ダメだと諦めていたのに…

先日、歯根破折保存治療にいらした患者さんのお話です。

無事治療が終わり、「抜かずに済んで良かったですね」と会計をしながらお声をかけたのですが、ちょっと鼻をすすっていらしたので、「お風邪ですか?」と、再度、声をかけようとして顔をあげたら患者さんが涙ぐんでおられ、見ていけなかったかしら?どうしたのかしら?痛かったのかしら?と、どきどきして、私は慌ててまた顔を下げました。

そうしたら患者さんが「有り難うございます。ダメって言われると諦めていたのに・・・」とおっしゃったのです。ご自身では諦めていた歯を抜かずに済んだこと、そしてそれまでのいろいろな思いが溢れだしたのでしょうか、涙もろい私は思わずもらい泣きしそうになりましたが、患者さんと一緒に受付が泣いているわけにはいきませんから、お仕事柄、ぐっとこらえました。

意図的再植治療も含め、歯根破折保存治療は、当院ではほぼ毎日行われますので、私達スタッフにとっては日常的に行われる治療のひとつとなって参りました。
ただ、患者さんはそれをご存知無いので、お一人お一人にとっては、本当にご心配・ご不安を抱えて治療にいらっしゃるんだなと、つくづく思いました。
1か月後に固定を外すまで、治療の成功はわかりませんが、とりあえず、抜歯にならず歯を残せたことは患者さんにとっては本当にほっとすることなのだと思います。

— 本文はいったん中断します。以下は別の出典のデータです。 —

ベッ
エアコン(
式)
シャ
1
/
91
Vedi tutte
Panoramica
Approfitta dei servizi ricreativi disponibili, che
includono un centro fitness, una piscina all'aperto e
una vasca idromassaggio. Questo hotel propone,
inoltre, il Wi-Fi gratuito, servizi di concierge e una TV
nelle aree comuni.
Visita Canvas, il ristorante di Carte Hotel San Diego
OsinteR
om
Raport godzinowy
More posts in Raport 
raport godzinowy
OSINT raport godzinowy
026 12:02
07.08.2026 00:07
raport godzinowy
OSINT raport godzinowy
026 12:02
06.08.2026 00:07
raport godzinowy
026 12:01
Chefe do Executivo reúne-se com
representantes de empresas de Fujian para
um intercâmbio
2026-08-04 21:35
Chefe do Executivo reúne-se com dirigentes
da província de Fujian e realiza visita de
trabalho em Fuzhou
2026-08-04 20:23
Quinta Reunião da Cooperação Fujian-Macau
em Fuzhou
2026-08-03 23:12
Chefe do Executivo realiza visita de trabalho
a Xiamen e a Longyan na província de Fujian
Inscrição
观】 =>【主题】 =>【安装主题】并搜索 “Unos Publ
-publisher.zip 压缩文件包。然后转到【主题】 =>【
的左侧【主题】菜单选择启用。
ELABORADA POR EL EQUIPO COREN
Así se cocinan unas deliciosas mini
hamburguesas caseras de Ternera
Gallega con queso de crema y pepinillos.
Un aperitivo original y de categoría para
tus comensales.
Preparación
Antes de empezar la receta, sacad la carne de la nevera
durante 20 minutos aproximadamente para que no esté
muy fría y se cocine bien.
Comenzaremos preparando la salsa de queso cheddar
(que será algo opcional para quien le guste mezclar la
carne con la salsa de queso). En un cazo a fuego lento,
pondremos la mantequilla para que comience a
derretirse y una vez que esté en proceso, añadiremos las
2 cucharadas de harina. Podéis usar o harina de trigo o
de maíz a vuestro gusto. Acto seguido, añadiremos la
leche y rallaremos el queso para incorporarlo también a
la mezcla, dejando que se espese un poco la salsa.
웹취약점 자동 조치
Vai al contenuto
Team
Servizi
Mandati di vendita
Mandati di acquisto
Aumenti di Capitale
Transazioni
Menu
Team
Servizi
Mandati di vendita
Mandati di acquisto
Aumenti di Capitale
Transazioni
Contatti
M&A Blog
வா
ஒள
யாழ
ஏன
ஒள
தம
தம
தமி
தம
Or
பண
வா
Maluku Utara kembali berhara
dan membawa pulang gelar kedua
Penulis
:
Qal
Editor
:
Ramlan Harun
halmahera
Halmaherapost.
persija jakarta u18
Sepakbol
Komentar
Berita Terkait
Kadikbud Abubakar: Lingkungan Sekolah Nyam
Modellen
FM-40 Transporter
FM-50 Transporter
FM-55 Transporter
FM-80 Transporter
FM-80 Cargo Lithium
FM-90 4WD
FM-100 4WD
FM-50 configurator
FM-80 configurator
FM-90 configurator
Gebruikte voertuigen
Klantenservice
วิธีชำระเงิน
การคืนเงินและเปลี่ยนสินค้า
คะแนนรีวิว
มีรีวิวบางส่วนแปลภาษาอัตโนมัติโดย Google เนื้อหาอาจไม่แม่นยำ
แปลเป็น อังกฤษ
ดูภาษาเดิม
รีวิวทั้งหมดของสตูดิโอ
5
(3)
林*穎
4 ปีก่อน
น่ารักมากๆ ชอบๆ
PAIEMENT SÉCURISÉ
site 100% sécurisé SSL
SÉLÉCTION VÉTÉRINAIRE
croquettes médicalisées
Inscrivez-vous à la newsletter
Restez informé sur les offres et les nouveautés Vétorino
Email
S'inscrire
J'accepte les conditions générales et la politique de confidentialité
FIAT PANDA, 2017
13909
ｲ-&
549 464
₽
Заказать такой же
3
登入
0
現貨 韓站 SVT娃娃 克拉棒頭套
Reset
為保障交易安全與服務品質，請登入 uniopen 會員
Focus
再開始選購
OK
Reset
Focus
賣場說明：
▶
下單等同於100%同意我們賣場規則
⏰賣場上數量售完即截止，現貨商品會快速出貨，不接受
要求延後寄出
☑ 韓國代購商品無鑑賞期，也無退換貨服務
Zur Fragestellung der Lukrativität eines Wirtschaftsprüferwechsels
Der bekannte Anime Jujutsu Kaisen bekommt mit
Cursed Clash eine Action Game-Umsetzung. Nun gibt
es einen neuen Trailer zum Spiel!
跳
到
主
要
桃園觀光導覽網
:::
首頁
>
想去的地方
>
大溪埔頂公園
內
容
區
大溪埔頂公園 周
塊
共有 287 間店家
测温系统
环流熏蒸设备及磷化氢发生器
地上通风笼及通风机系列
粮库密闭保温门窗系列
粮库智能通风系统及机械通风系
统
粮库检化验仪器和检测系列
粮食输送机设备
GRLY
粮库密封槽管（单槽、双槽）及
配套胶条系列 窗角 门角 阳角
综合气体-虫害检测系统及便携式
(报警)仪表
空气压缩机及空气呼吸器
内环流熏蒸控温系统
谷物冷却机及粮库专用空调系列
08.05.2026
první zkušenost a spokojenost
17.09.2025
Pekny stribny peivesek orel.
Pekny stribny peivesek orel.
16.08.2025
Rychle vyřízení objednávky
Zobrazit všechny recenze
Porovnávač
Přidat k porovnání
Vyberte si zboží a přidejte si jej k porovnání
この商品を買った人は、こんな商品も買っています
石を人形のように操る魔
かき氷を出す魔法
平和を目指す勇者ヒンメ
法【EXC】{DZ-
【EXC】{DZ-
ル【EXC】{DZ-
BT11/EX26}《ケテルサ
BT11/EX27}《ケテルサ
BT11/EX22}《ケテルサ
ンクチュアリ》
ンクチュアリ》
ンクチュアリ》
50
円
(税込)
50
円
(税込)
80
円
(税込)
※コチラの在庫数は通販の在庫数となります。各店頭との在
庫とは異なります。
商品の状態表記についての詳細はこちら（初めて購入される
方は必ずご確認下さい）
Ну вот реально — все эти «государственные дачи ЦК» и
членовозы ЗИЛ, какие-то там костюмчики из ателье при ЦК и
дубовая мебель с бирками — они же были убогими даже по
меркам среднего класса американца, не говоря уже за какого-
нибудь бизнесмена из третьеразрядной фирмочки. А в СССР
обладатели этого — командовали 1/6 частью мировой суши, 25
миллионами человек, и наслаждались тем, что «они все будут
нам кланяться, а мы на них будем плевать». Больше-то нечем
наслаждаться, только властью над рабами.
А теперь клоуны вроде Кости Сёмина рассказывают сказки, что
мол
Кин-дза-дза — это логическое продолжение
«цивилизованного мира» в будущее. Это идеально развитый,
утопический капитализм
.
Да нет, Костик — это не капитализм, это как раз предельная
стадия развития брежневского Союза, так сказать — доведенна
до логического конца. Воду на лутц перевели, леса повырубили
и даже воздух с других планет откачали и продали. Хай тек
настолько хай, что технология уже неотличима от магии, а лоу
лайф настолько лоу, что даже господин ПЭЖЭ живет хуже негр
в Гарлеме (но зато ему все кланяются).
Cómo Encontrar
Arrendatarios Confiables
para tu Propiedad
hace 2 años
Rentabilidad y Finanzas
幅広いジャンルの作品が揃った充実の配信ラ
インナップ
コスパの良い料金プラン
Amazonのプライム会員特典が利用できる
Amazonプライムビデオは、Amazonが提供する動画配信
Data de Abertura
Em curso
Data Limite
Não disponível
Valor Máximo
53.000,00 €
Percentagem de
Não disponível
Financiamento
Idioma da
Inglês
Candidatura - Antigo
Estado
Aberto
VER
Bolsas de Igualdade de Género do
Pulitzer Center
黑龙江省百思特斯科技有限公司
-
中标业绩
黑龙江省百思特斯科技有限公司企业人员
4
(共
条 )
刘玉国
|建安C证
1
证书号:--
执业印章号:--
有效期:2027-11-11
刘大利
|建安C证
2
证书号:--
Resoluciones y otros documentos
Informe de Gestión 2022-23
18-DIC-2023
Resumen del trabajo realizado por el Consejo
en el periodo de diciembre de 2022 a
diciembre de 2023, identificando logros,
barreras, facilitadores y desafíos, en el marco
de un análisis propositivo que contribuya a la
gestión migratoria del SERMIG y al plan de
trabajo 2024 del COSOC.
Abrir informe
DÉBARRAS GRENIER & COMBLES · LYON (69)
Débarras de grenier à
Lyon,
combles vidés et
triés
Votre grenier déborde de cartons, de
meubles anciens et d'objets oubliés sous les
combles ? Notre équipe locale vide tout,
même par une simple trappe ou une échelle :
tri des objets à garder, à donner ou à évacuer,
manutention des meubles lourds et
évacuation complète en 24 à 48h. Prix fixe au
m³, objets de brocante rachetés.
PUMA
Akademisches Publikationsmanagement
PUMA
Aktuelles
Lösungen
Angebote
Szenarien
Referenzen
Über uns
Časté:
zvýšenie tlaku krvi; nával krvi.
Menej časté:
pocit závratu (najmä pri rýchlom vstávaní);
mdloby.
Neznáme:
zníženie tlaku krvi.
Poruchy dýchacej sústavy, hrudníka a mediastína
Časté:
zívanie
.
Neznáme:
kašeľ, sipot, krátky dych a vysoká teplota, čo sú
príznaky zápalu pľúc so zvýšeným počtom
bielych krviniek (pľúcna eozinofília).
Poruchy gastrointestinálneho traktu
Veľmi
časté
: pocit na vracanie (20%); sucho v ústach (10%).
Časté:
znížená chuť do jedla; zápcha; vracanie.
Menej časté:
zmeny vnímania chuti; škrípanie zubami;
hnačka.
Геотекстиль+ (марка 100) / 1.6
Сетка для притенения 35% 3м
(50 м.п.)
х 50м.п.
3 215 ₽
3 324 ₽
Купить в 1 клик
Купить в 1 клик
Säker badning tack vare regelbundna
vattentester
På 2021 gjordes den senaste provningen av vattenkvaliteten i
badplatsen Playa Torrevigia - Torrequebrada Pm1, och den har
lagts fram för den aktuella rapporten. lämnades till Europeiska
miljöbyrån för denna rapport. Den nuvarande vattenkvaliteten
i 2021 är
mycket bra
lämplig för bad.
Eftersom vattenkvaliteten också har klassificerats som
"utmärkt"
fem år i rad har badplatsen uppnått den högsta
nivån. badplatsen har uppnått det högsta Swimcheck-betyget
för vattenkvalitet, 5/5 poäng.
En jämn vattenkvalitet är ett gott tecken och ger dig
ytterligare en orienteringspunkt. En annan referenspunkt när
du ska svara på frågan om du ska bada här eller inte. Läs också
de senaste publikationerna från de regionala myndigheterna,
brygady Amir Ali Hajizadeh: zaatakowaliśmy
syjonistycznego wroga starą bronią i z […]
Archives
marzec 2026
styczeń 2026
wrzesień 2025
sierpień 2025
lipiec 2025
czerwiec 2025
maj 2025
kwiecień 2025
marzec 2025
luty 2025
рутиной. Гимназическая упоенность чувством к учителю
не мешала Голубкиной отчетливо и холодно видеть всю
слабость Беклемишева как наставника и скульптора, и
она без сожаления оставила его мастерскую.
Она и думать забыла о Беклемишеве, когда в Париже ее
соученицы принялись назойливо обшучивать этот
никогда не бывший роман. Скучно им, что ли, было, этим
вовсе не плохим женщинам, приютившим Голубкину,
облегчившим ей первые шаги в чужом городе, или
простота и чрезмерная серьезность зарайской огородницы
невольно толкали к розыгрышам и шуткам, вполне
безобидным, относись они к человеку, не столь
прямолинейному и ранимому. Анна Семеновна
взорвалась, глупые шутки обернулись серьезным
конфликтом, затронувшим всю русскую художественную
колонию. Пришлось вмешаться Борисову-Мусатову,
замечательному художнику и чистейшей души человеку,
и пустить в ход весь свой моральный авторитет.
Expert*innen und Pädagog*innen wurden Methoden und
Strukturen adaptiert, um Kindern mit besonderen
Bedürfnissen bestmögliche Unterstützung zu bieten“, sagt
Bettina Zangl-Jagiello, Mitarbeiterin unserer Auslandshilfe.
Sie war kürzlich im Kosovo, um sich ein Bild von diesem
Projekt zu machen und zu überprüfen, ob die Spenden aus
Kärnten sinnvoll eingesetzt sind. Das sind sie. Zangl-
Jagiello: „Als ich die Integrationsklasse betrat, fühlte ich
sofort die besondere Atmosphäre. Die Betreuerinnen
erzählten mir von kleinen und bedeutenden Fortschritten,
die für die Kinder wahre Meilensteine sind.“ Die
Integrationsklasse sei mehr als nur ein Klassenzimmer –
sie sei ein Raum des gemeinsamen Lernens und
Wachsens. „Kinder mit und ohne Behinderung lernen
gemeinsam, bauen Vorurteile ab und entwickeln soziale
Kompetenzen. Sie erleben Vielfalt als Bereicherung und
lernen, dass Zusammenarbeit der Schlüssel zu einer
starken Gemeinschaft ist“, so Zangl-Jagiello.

手術が成功したら、あとはこの後の1か月間が非常に重要です。
手術を行うのはもちろん院長先生ですが、この先1か月間は患者さんがいかに治療箇所を大事にしてくださるかにかかっていると思います。

治療終了直後には患者さんも疲れていらっしゃると思いますので、ご自宅でゆっくりお読みいただけるように書面にして注意事項はお渡ししますが、受付でも繰り返し注意事項をお伝えしています。
私自身がこの治療を受けているため、経験者としてお話できることもあるため、少しは参考になるかしら?と思っているのですが、患者さんのなかにはきっと「この受付のオバサン、ちょっとシツコイ・・・」と思われる方もいらっしゃるかもしれません。ですが、「転ばぬ先の杖」ということわざもありますものネ。

今日も午後から破折治療が2症例あります。
患者さんに1か月後に笑顔でお会いできるように、今日も菊地は術後の注意を(あまりしつこくない程度)に説明させて頂く所存であります。